According to the monthly Global Fund Manager Survey from Bank of America, which surveyed 213 panellists with US$565 billion in assets under management, respondents were more optimistic after the US election.

Interestingly in this month’s results, 22 per cent of respondents provided their answers following the election results of Donald Trump as the next president-elect on 6 November, Bank of America said, which created a differing set of answers.

Of those who submitted responses after the election, they were more optimistic on global and US growth, held lower cash levels and higher allocations to US equities. 

“Post-election results show higher global and US growth expectations, higher inflation expectations, lower probability of a ‘soft landing’, lower cash levels, higher allocations to US and Japanese equities, higher tech weighting, and big expectation for small caps and high yield bonds to outperform.”

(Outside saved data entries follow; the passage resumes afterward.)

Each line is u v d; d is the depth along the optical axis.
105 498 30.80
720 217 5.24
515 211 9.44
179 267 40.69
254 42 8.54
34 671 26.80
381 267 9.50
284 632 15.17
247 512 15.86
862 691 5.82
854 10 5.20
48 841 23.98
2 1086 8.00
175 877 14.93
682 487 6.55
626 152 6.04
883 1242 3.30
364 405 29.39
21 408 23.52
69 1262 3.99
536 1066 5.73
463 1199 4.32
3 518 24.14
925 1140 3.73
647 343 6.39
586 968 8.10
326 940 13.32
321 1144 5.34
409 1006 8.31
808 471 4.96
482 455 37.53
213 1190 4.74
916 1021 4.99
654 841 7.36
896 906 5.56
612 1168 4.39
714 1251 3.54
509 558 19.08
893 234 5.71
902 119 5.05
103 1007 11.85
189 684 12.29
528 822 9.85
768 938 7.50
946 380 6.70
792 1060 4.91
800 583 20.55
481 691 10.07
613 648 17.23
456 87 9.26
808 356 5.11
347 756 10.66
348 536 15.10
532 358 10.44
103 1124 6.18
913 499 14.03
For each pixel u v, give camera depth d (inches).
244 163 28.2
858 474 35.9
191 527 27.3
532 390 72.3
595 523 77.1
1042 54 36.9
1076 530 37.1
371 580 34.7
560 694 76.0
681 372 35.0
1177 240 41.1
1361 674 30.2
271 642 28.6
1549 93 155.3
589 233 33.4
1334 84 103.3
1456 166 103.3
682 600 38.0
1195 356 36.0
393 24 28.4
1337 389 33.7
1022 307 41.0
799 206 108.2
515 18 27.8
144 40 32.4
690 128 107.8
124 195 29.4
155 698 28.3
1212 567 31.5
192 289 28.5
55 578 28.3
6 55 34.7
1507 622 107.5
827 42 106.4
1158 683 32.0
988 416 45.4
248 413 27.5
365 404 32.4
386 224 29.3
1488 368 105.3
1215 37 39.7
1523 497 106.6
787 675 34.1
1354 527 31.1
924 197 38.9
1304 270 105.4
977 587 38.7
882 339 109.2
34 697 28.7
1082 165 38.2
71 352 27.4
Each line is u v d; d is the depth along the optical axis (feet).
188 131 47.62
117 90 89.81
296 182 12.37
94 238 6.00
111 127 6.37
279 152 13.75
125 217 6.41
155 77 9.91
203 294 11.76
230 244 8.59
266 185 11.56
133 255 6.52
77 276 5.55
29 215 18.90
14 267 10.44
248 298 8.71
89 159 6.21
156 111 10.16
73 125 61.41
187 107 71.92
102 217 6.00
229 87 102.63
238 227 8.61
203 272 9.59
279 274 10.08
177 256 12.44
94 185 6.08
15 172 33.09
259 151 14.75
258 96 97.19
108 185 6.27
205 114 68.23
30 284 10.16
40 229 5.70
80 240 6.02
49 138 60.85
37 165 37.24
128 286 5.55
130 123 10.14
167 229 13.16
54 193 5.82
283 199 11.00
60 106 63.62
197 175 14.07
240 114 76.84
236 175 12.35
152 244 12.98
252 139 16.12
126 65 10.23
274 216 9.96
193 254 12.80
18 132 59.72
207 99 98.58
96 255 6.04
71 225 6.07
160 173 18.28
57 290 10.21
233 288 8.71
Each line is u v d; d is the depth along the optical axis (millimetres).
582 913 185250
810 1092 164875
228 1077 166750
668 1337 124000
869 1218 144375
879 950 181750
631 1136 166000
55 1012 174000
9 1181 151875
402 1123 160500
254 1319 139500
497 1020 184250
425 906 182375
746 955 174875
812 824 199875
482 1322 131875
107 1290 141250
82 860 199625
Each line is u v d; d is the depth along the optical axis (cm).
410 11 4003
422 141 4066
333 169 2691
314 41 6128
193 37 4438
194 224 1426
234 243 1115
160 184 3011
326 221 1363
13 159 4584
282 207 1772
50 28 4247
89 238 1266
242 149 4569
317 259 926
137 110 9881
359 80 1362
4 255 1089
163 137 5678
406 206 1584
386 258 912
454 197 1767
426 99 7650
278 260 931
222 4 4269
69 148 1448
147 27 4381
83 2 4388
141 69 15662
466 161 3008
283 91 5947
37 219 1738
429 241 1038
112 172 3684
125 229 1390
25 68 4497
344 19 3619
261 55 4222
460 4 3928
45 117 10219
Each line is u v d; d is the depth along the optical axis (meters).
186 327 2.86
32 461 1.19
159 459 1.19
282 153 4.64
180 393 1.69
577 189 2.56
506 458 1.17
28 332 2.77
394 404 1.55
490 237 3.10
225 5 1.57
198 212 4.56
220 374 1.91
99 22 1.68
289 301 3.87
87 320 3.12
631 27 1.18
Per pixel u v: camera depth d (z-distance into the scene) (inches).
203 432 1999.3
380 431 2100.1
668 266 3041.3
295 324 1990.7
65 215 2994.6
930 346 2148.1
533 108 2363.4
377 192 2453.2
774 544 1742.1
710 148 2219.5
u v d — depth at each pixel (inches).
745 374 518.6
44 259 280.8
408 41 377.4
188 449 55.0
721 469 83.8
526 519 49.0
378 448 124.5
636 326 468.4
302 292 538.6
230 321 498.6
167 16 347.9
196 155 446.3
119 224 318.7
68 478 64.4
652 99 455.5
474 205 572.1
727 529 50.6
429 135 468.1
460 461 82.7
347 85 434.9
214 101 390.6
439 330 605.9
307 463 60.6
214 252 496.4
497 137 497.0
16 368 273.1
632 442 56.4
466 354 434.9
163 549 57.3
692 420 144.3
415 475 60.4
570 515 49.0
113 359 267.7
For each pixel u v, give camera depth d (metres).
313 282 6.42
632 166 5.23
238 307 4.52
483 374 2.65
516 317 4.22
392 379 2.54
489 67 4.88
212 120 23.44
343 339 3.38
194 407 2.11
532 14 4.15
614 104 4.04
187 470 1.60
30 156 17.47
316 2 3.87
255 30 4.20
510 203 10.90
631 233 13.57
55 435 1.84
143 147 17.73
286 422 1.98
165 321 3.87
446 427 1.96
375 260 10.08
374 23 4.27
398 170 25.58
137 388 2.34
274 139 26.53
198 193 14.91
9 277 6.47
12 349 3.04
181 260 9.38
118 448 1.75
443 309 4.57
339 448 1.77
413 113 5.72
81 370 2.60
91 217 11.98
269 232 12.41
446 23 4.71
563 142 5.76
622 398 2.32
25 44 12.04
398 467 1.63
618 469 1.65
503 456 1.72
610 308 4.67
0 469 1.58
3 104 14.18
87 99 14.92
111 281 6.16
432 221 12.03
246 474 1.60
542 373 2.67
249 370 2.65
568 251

Global growth expectations post-election jumped from -10 per cent in October to 23 per cent, the highest since July 2021, while US growth expectations jumped from -22 per cent to 28 per cent. 

Cash levels, which rose briefly as a defensive move pre-election, were at 4 per cent. 

Allocations to US equities “surged” post election, the firm said, to the highest level since August 2013, with investors holding 29 per cent in the asset compared to 10 per cent in October. 

Some 43 per cent said they expect US equities to be the best-performing asset class in 2024 compared to 27 per cent of respondents pre-election. There was less positivity towards global equities post-election, which stood at 20 per cent compared to 27 per cent of pre-election respondents. 

Looking at the overall monthly survey results, which included both pre- and post-election responses, it said equity allocations were a net 34 per cent overweight, up 3 percentage points. Fixed income allocations were a net 10 per cent underweight and cash rose slightly from 3.9 to 4.3 per cent.

Overall global sentiment was 5.2, down from 5.5 in October. This measure is based on cash levels, equity allocations and economic growth expectations. However, if looking at only responses following the election, it would have risen from 5.5 to 5.9.